_Page_.
══════
Born in East Calais, Vt., one of four children and a descendant of passengers on the Mayflower, he grew up on a 220-acre dairy farm. He earned a bachelor’s degree in farm management from the University of Vermont and a master’s degree in agricultural development from Cornell University.

In 1958, he went to Vietnam with International Voluntary Services, a church-based aid group that was one of the models for the Peace Corps and was supported by the U.S. Agency for International Development.

Sent to Ban Me Thuot, a small province in the Central Highlands, he became fluent in the Vietnamese language and helped local farmers grow higher-yielding varieties of sweet potatoes, a staple in their diet.

Transferred to Saigon in 1960, he became country director for IVS the following year. Initially a supporter of the Vietnam War, his views changed after he began teaching at the College of Agriculture at the University of Saigon and saw how his students were tortured after they were arrested at anti-government protests.

Asked to help get some of them freed from prison, he bought a carton of Marlboro cigarettes and a bottle of Johnnie Walker Scotch whisky and spent an evening with the prison director. It worked. Bearing more cigarettes and whisky, he returned half a dozen times.
══════
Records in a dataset
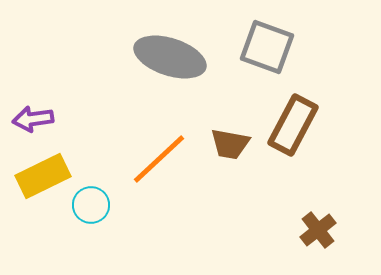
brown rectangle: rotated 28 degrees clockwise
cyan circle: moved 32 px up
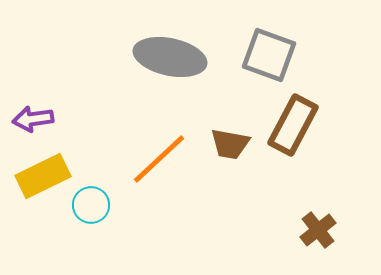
gray square: moved 2 px right, 8 px down
gray ellipse: rotated 6 degrees counterclockwise
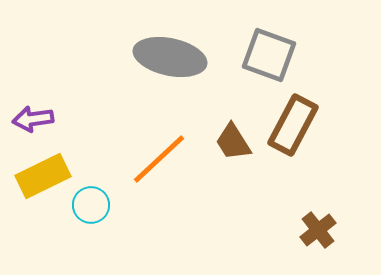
brown trapezoid: moved 3 px right, 2 px up; rotated 48 degrees clockwise
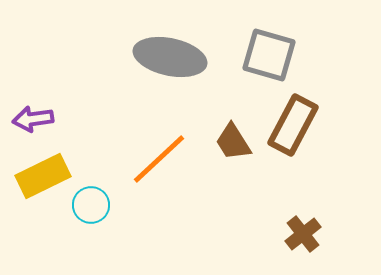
gray square: rotated 4 degrees counterclockwise
brown cross: moved 15 px left, 4 px down
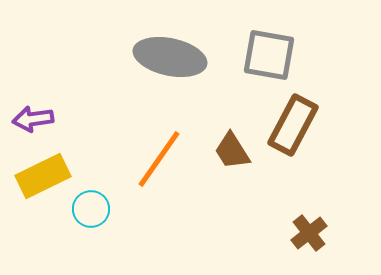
gray square: rotated 6 degrees counterclockwise
brown trapezoid: moved 1 px left, 9 px down
orange line: rotated 12 degrees counterclockwise
cyan circle: moved 4 px down
brown cross: moved 6 px right, 1 px up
══════
_Objective_. Decide whether each statement below agrees with the passage about the aid worker in Vietnam, answering yes or no and quoting the deciding words of the passage. 1. He was raised on a dairy farm. 2. He first went to Vietnam with the Peace Corps. 3. He visited the prison director only once.

_Task answer_.
1. Yes: "he grew up on a 220-acre dairy farm."
2. No: "In 1958, he went to Vietnam with International Voluntary Services."
3. No: "Bearing more cigarettes and whisky, he returned half a dozen times."